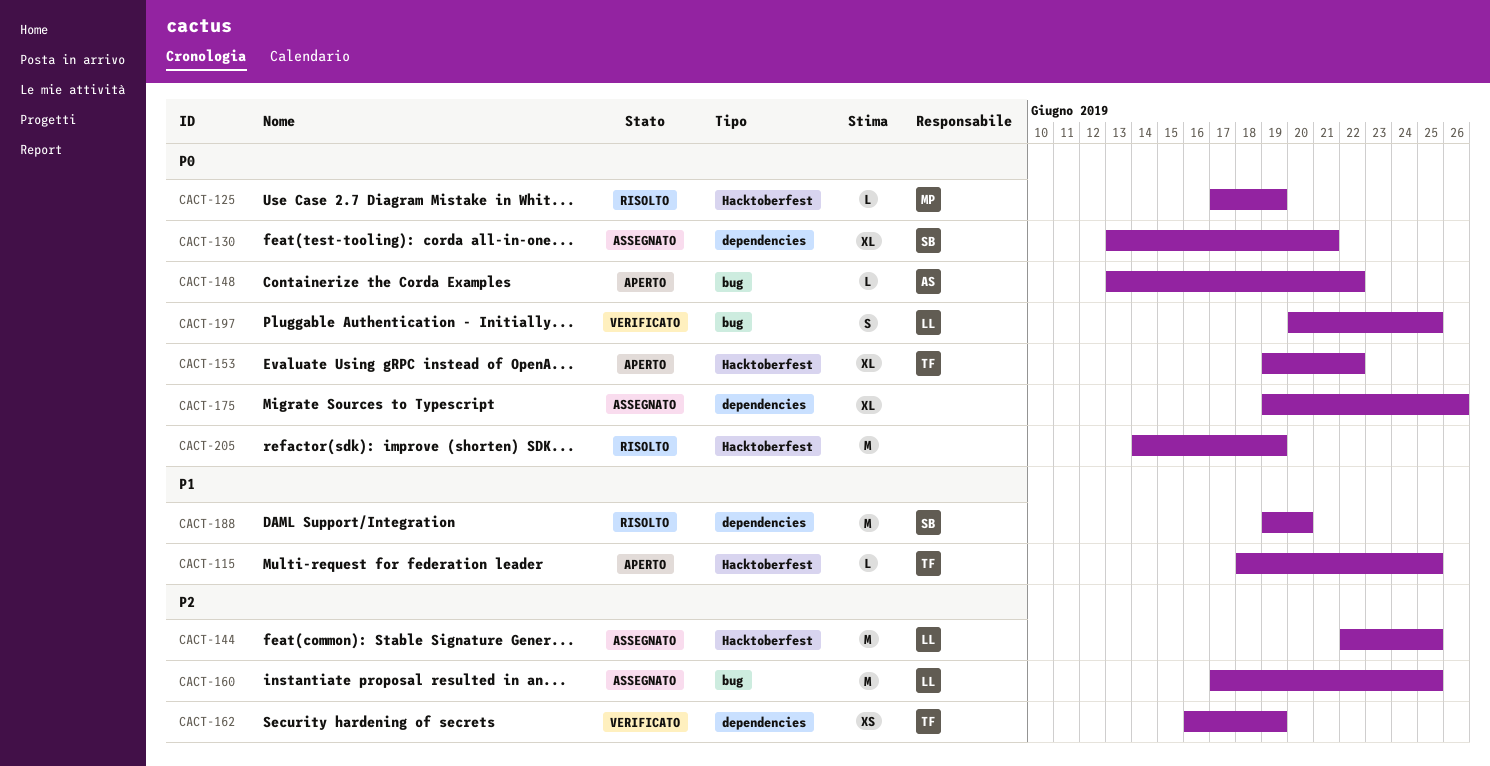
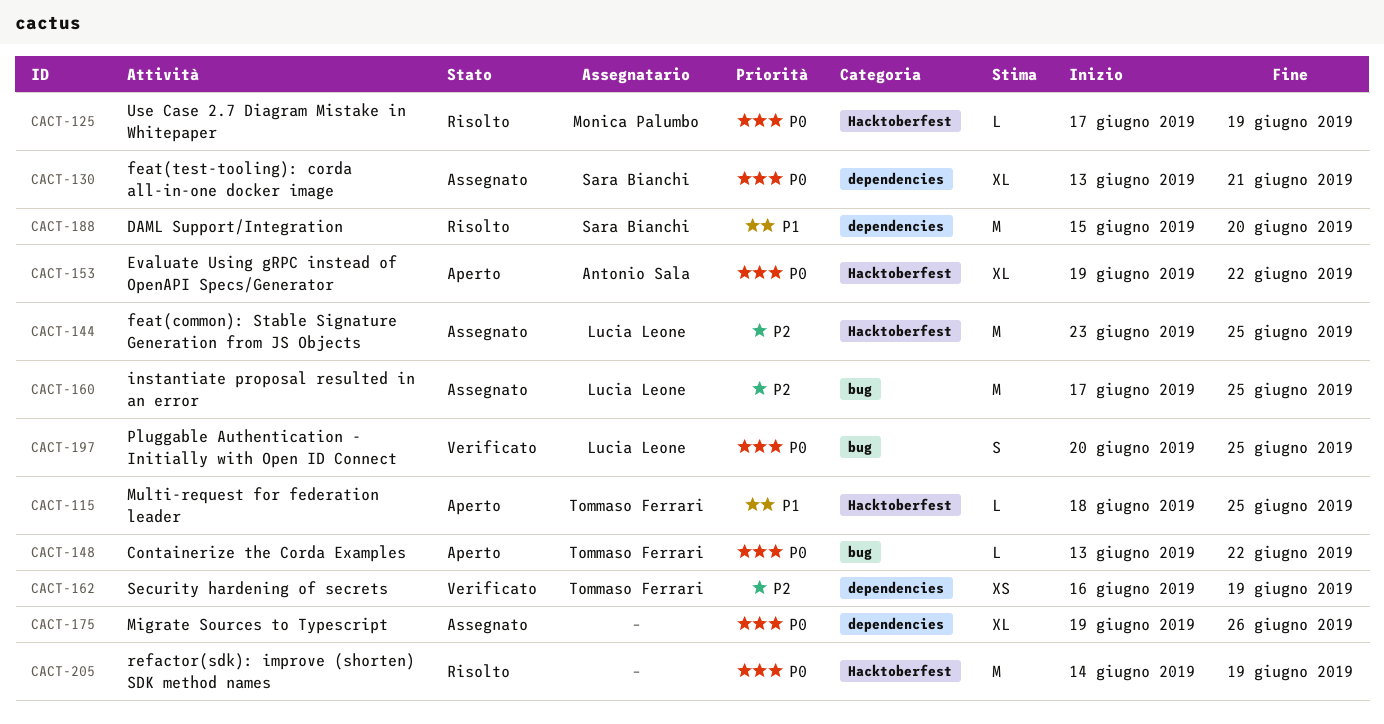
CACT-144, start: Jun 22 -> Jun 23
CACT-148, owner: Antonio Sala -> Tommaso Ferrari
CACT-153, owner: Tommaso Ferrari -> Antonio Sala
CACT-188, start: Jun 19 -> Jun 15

==

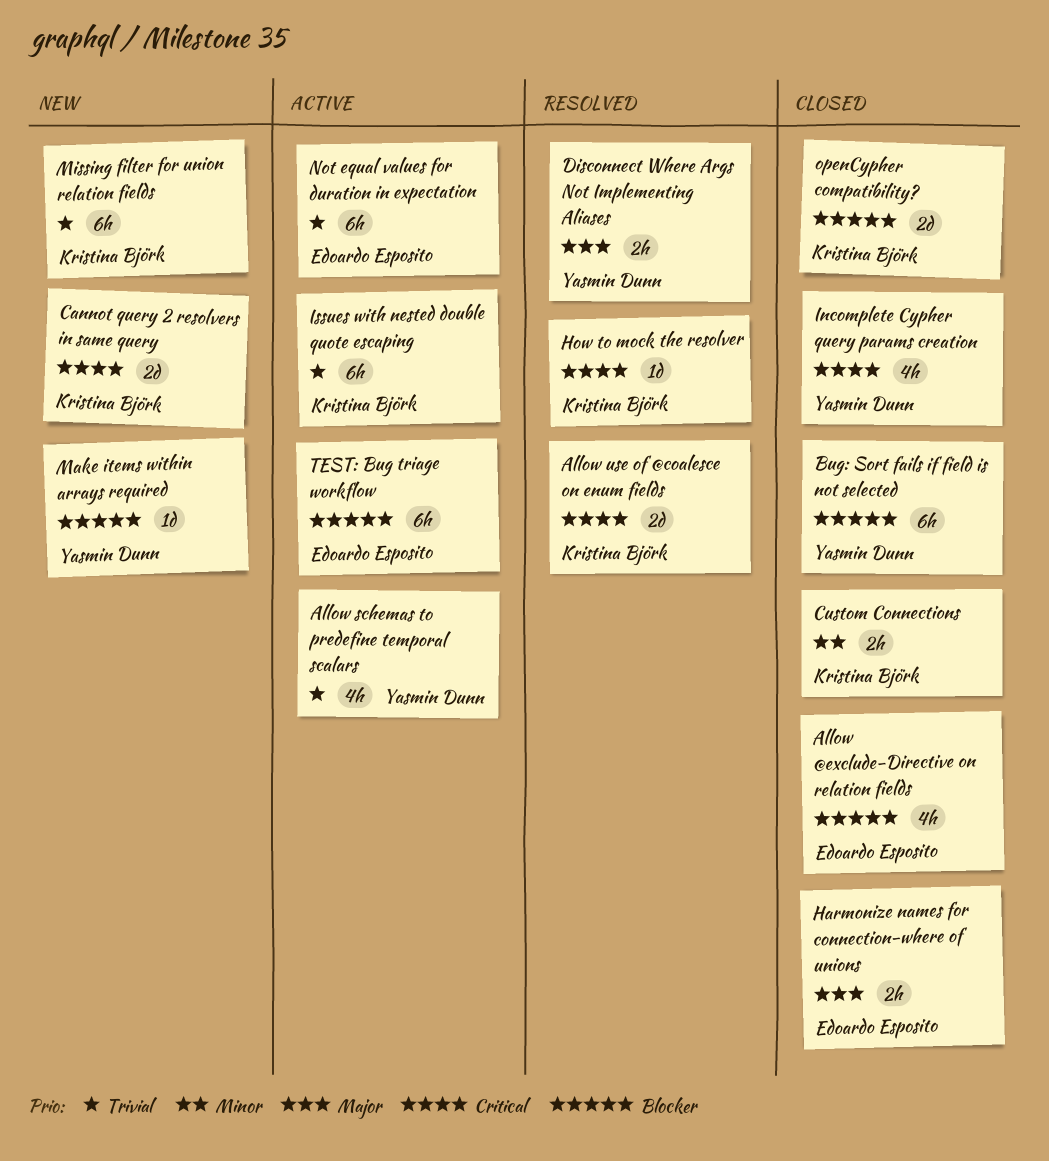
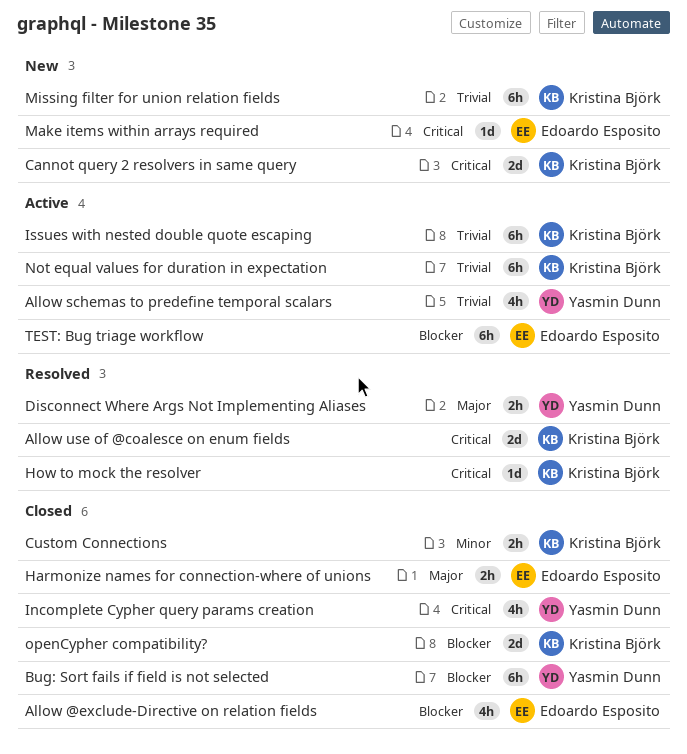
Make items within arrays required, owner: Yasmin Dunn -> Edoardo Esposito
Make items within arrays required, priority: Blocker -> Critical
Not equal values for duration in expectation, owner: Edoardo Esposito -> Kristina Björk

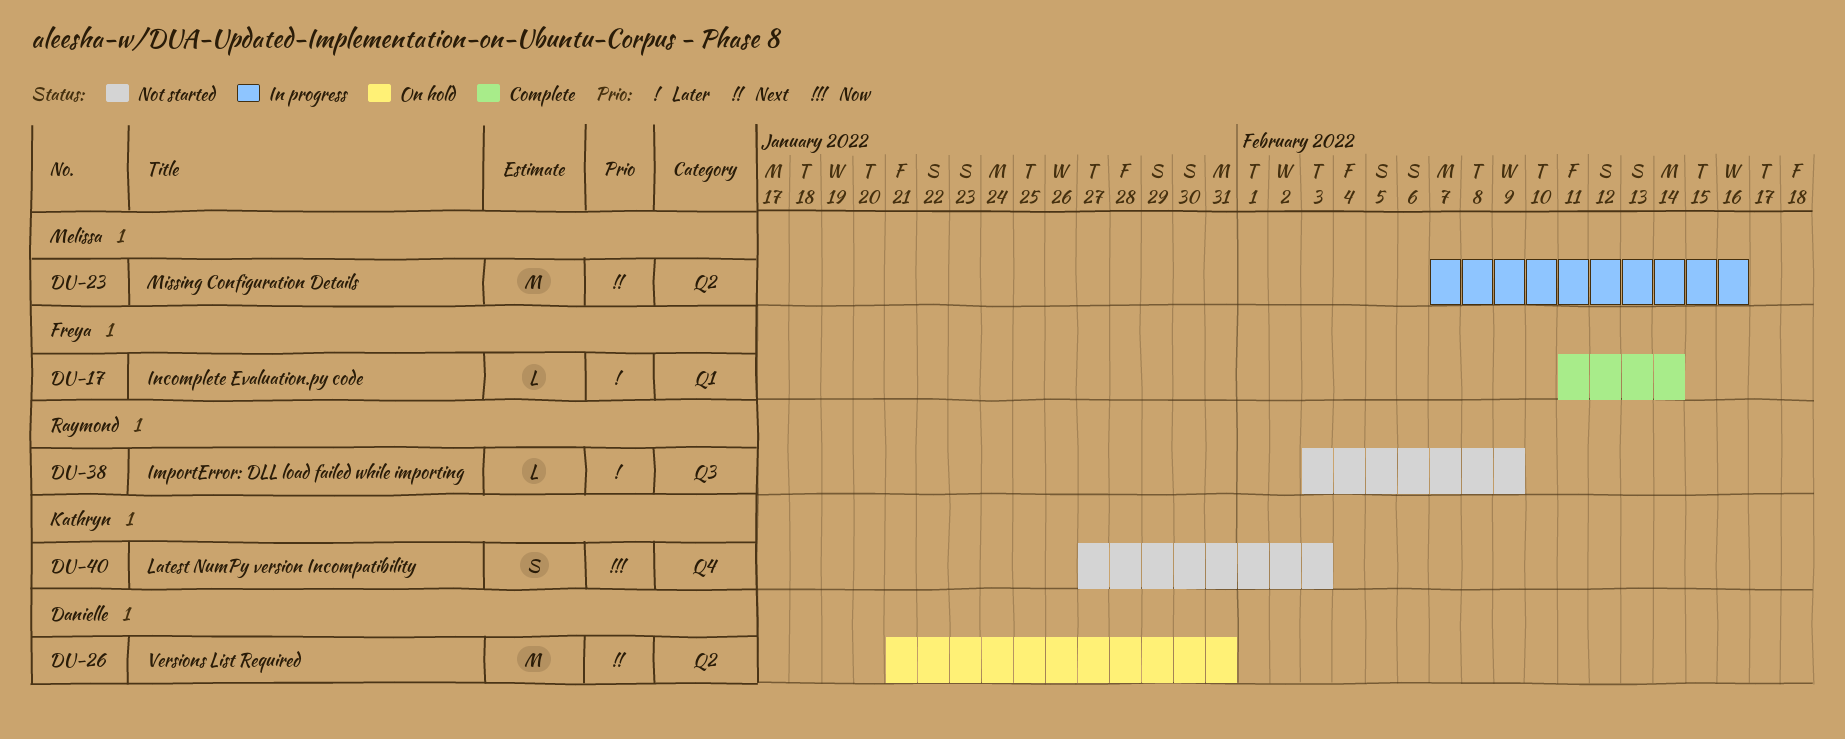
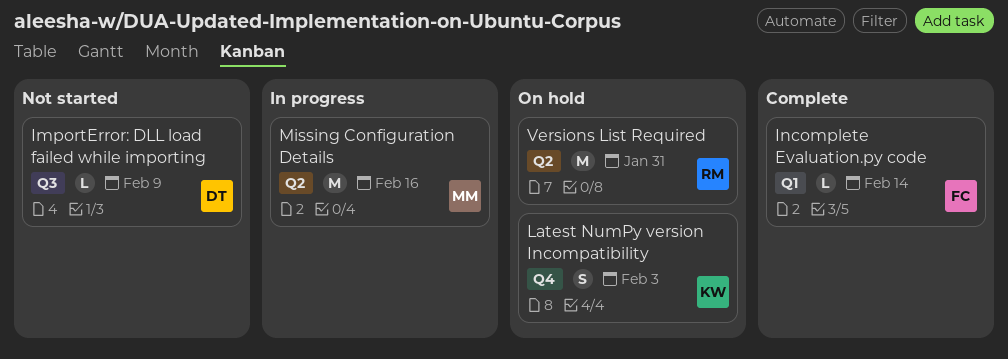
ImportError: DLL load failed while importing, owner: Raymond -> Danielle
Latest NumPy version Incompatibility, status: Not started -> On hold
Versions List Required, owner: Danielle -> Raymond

==

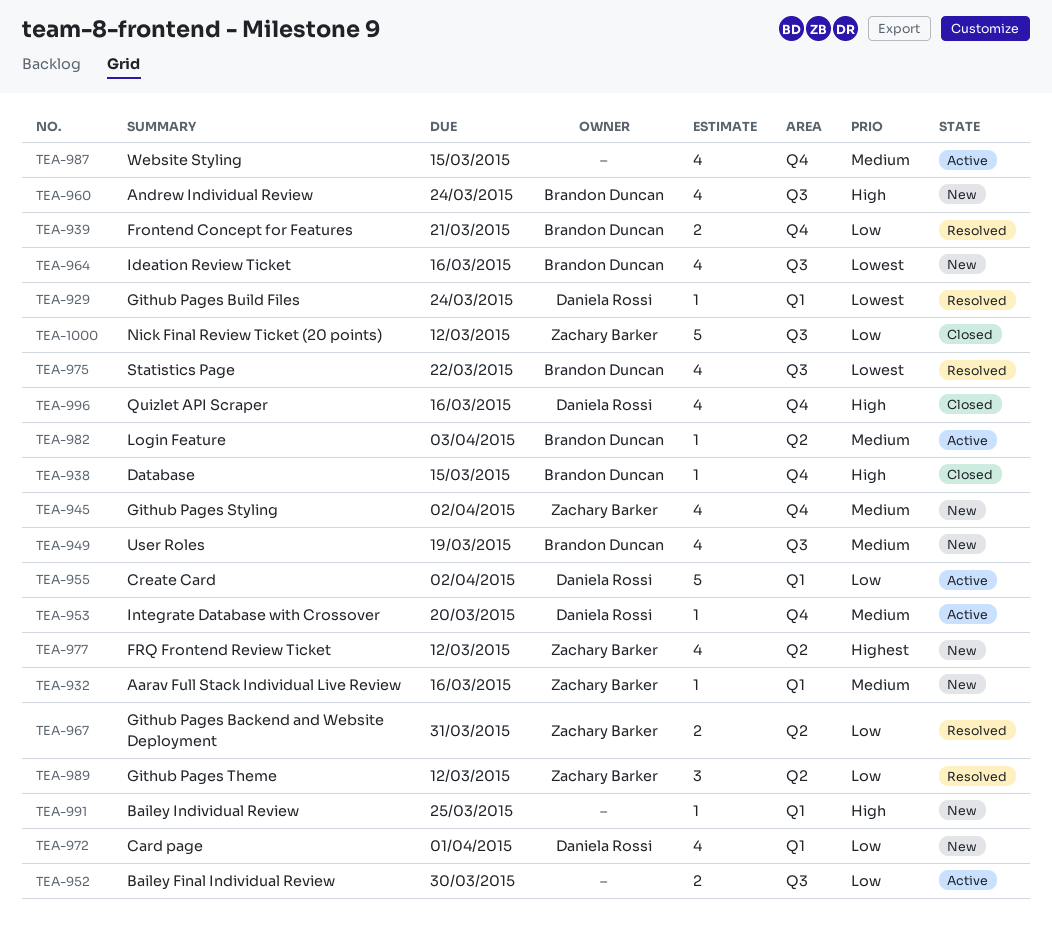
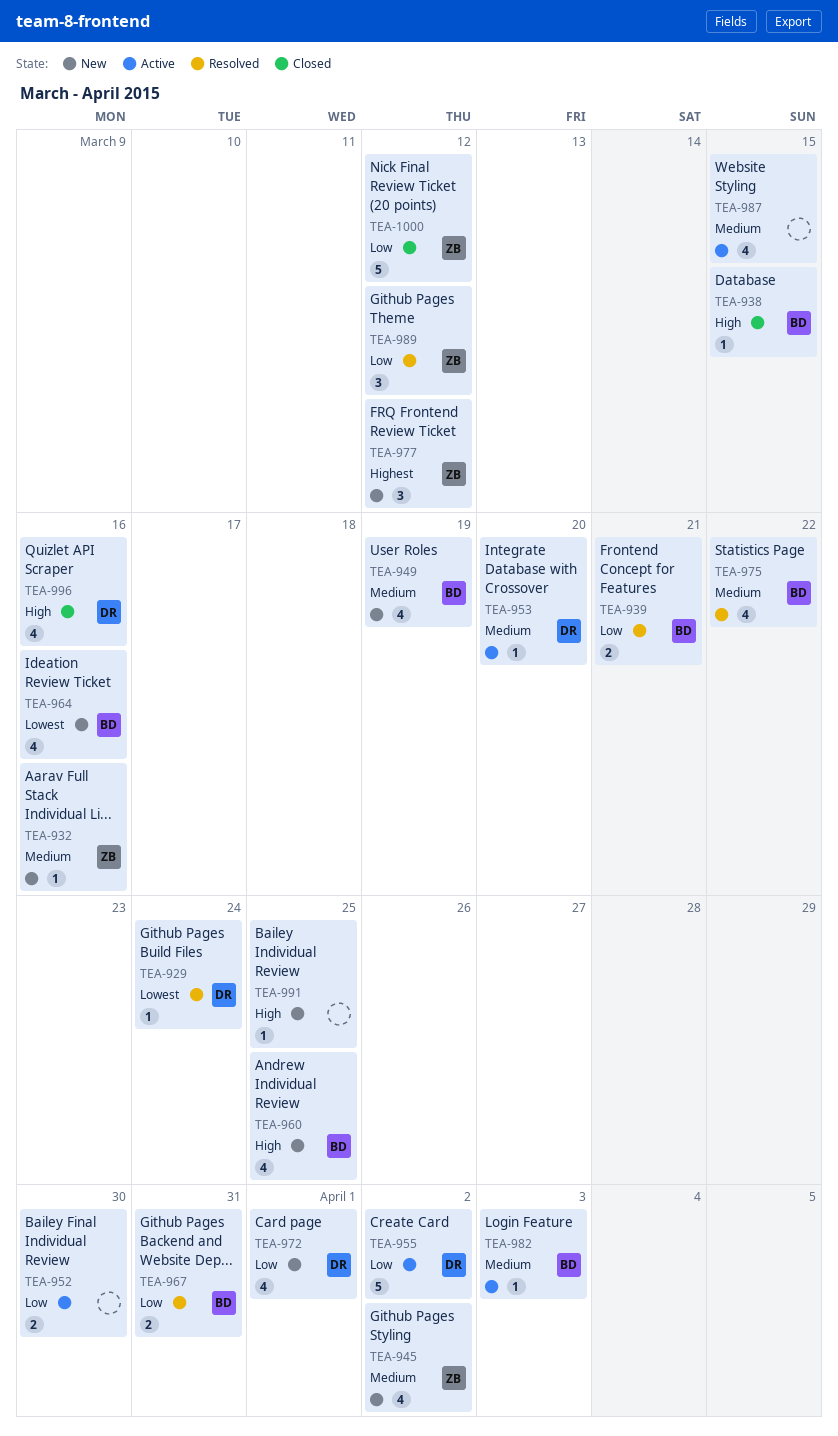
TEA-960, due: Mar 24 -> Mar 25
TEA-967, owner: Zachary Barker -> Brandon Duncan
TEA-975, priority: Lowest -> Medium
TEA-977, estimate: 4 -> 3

• Task to complete: Within the material above, extract exactly the lines that start at the line containing "CACT-144, start: Jun 22 -> Jun 23" and stop after the line containing "CACT-188, start: Jun 19 -> Jun 15", and only those.

• Output for this exercise:
CACT-144, start: Jun 22 -> Jun 23
CACT-148, owner: Antonio Sala -> Tommaso Ferrari
CACT-153, owner: Tommaso Ferrari -> Antonio Sala
CACT-188, start: Jun 19 -> Jun 15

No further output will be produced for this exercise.